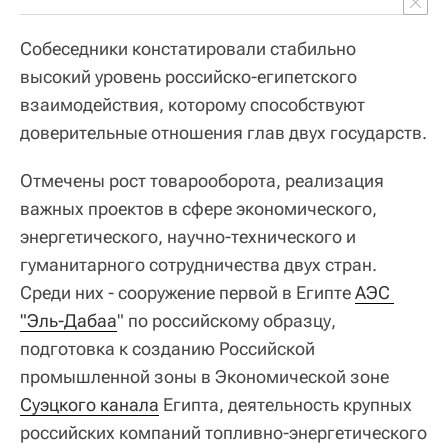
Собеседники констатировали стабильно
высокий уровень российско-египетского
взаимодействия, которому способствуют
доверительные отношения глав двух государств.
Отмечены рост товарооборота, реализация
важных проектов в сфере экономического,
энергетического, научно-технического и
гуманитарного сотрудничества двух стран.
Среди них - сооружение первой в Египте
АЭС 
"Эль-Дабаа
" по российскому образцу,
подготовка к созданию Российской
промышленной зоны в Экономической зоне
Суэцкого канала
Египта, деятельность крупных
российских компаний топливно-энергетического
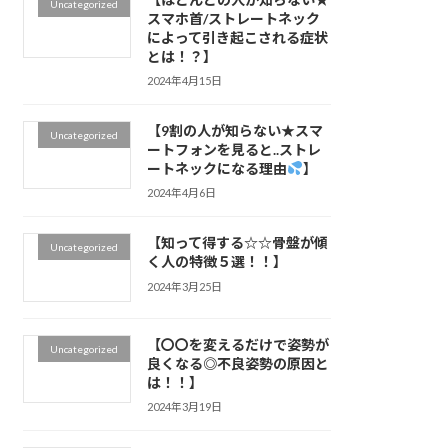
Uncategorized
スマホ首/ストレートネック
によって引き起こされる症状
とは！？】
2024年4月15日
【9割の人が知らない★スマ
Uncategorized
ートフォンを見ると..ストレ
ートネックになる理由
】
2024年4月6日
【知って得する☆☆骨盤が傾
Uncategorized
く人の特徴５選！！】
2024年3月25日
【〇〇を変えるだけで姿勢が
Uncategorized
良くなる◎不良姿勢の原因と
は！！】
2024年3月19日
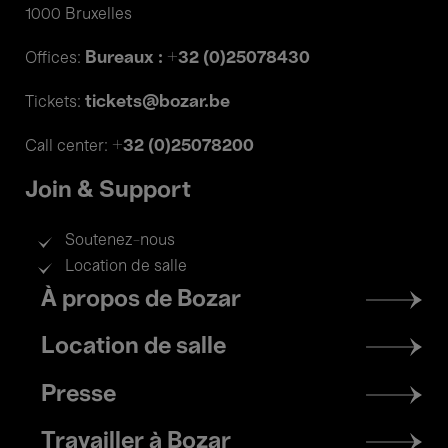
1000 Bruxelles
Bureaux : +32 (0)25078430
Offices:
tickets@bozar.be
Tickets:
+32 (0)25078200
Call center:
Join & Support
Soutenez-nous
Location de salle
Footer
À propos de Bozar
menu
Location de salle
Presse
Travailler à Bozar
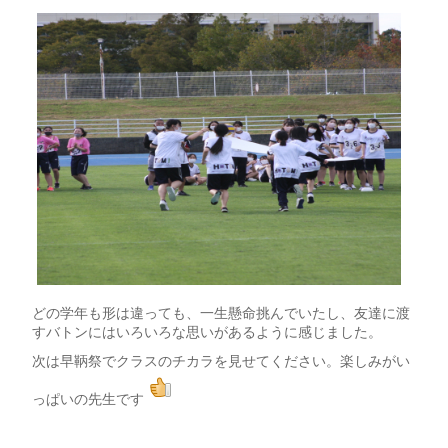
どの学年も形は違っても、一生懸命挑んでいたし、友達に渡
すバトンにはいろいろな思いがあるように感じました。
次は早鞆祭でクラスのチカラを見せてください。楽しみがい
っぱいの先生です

#####

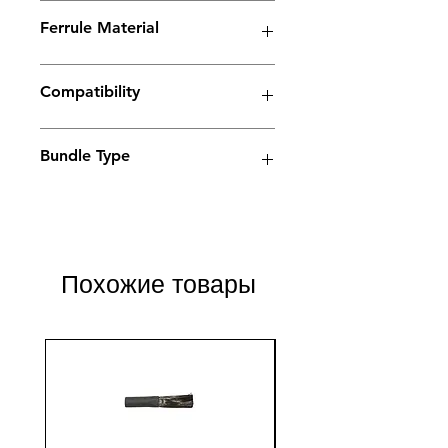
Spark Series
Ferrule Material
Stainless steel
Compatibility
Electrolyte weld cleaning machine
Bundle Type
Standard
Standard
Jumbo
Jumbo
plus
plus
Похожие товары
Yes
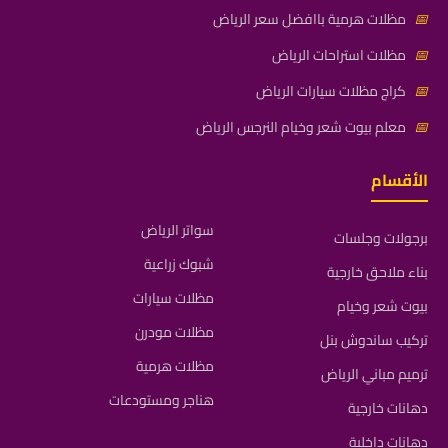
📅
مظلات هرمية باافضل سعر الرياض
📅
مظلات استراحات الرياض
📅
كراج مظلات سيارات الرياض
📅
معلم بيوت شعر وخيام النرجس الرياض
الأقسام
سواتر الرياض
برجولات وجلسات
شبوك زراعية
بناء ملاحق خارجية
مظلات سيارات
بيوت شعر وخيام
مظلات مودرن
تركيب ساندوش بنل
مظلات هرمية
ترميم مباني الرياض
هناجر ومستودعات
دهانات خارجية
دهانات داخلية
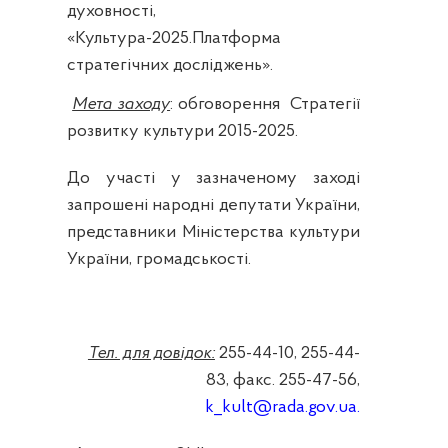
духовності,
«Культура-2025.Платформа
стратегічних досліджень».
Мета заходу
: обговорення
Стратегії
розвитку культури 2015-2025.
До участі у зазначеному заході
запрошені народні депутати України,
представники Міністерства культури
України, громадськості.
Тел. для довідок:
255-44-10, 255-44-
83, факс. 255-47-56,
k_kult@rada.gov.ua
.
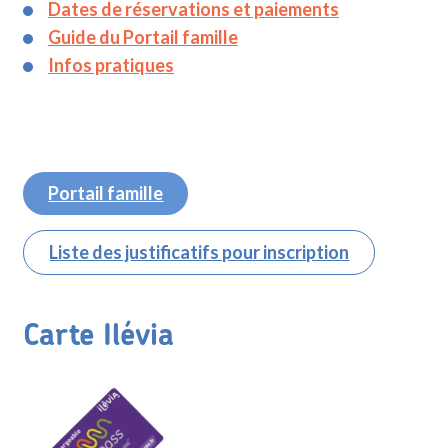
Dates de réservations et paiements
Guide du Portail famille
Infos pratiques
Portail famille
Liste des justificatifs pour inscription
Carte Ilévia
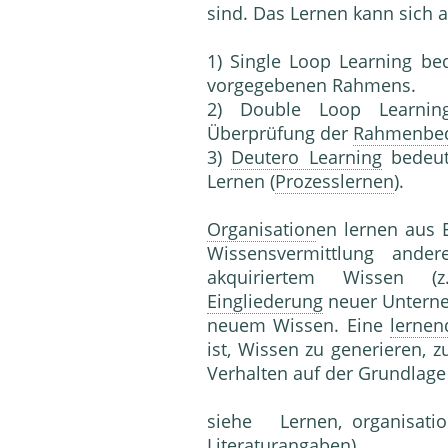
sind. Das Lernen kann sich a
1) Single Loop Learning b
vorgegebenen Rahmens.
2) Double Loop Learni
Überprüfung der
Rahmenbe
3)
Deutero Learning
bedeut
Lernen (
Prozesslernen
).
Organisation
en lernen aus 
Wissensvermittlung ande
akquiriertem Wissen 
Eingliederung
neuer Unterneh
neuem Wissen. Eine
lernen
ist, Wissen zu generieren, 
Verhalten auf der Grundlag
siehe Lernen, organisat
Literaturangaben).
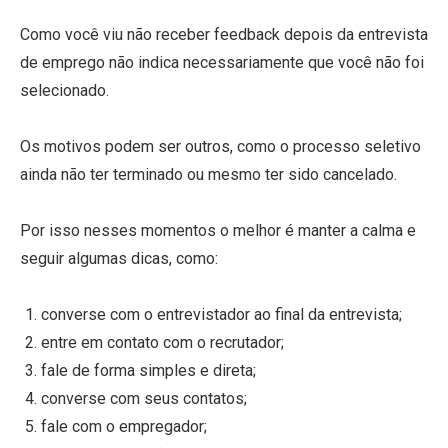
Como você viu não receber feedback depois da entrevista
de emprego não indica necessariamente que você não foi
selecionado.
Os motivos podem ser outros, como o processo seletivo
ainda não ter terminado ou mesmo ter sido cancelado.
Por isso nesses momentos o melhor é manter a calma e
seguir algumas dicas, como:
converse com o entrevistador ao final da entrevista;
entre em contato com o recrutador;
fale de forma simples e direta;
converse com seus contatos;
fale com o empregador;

#####

Task objective.
Copy out the records word for word, starting with the line containing "Собеседники констатировали стабильно" and continuing through the line containing "важных проектов в", both of those lines included.

Solved problem.
Собеседники констатировали стабильно
высокий уровень российско-египетского
взаимодействия, которому способствуют
доверительные отношения глав двух государств.
Отмечены рост товарооборота, реализация
важных проектов в сфере экономического,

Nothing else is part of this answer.